Some workloads do not fit well into a purely frontend deployment. Policy search, batch jobs, vector indexes, and long-running services often need a real server with predictable memory.
Why this matters for GRAXEL
The challenge is not only creating the server. It is keeping the boundary clear: the portal should remain easy to deploy, while the heavier API server handles the data-intensive work behind a controlled interface.
GRAXEL uses the ARM server for backend services that benefit from memory and process control. The public site can still deploy through Cloudflare, while specialized APIs run where the workload makes sense.
Operational notes
- Keep the user-facing promise narrow enough that the service can be verified in a browser.
- Document the boundary between automated AI output and source-backed data so reviewers can understand the workflow.
- Link the implementation back to the public trust pages: About GRAXEL, Contact, and the platform overview.
For a small SaaS portfolio, trust comes from showing the real operating system behind the product: what runs, why it exists, and how it is maintained.
What changed in practice
This split keeps the brand surface fast while allowing serious backend systems such as policy search and automation to evolve independently. The same pattern now influences how the portal presents public services: planned ideas stay out of the main catalog, while usable beta services and documented operating notes receive stronger internal links.
When this article is read together with the monorepo operations note and the zero-cost infrastructure note, it gives a more complete view of how GRAXEL turns small service ideas into maintained products.
Official references
Operating within Always Free limits
Oracle Cloud ARM instances can be a useful home for small production APIs, but the safe approach is to design as if capacity is limited from the beginning. I avoid assuming that more CPU, disk, or network headroom will always be available. A lightweight API should have bounded logs, clear memory limits, and a backup plan for configuration and database state. The most common failure is not dramatic downtime; it is a slow accumulation of logs, cache files, or build artifacts until the instance becomes difficult to maintain.
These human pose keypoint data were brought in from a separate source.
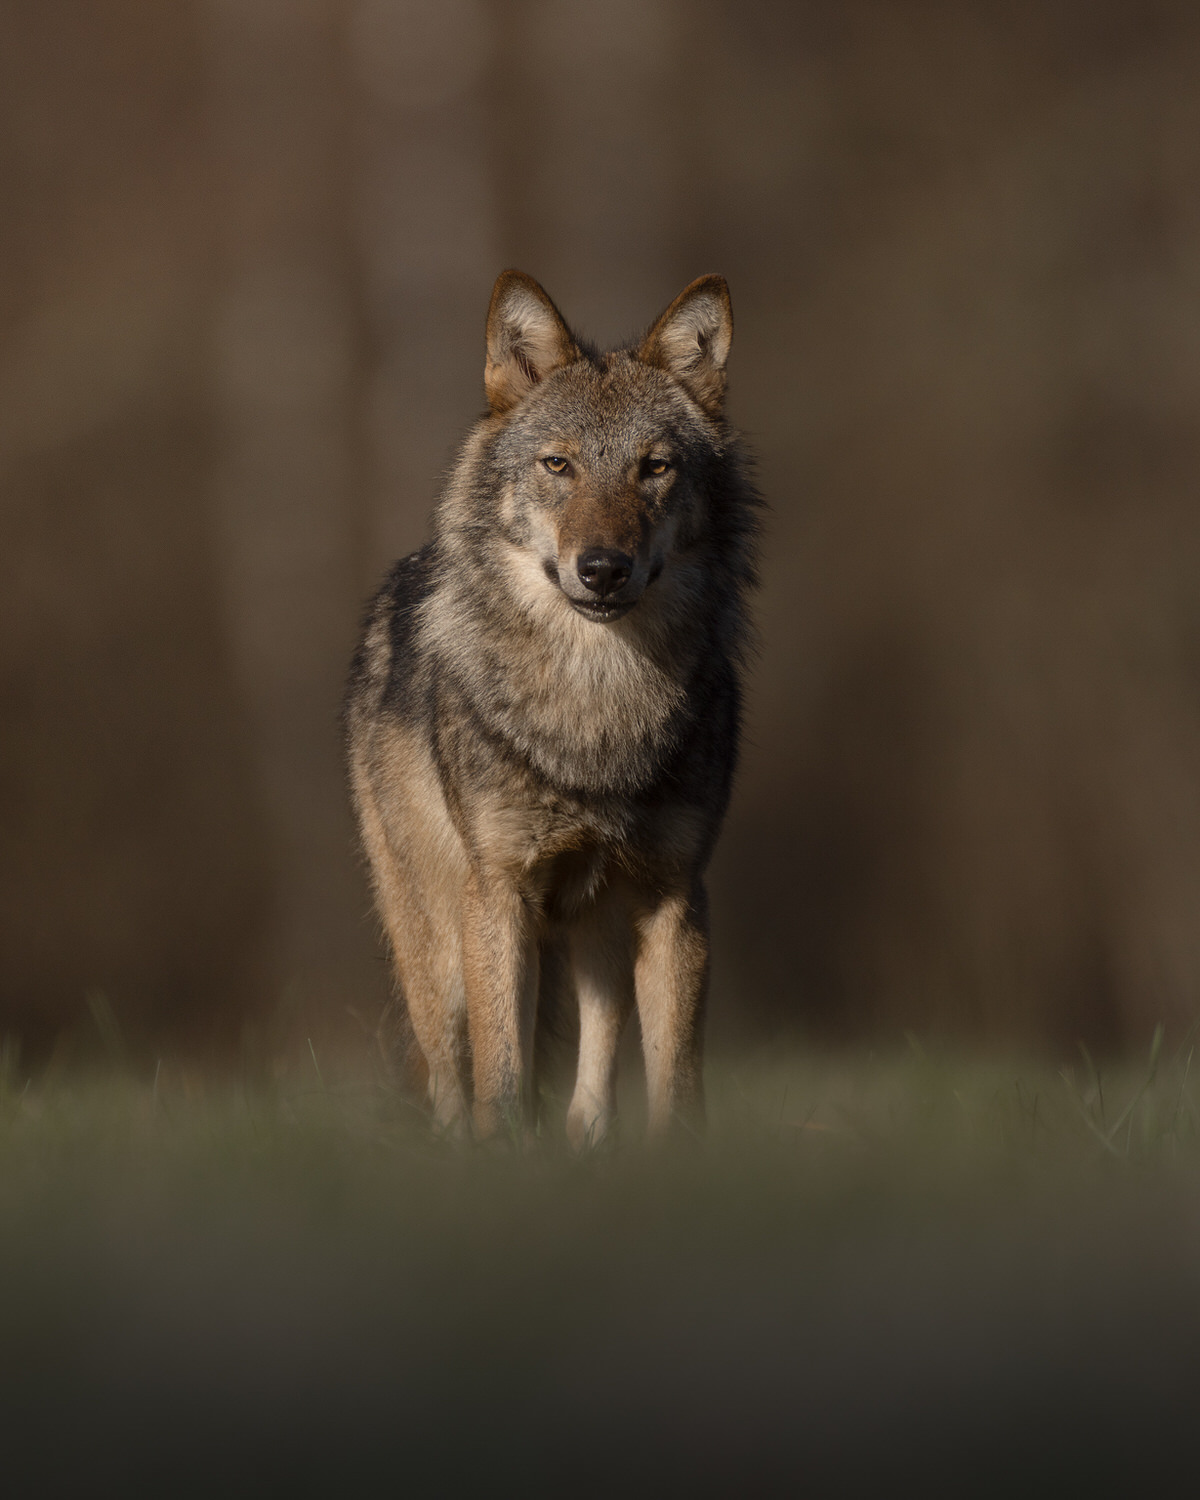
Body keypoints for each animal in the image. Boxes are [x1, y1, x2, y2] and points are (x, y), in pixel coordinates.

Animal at [345, 270, 758, 1144]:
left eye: (654, 467)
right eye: (559, 464)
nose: (601, 568)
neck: (595, 705)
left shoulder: (677, 897)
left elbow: (677, 1076)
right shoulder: (498, 894)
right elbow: (501, 1076)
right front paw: (502, 1154)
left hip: (599, 931)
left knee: (591, 1076)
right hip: (439, 948)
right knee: (451, 1074)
Before I place a service there, I document the boot process, firewall rules, deployment command, environment variables, and rollback command. I also prefer health checks that verify the actual dependency path, not only that the process is alive. If a database or external API is required, the health view should make that visible. For cost control, I avoid attaching experimental workloads to the same instance that serves production traffic. Free infrastructure is only free when it does not consume hours of emergency recovery. The right question is not whether the machine can run the service today, but whether I can rebuild it calmly tomorrow.
Extra review step
I keep a tiny rebuild note for each API host: base image, packages, service file, environment names, domain mapping, and restore command. The note is intentionally short enough to follow during an outage. If rebuilding the instance requires searching chat history or guessing firewall settings, the system is not production-ready even if it runs correctly today.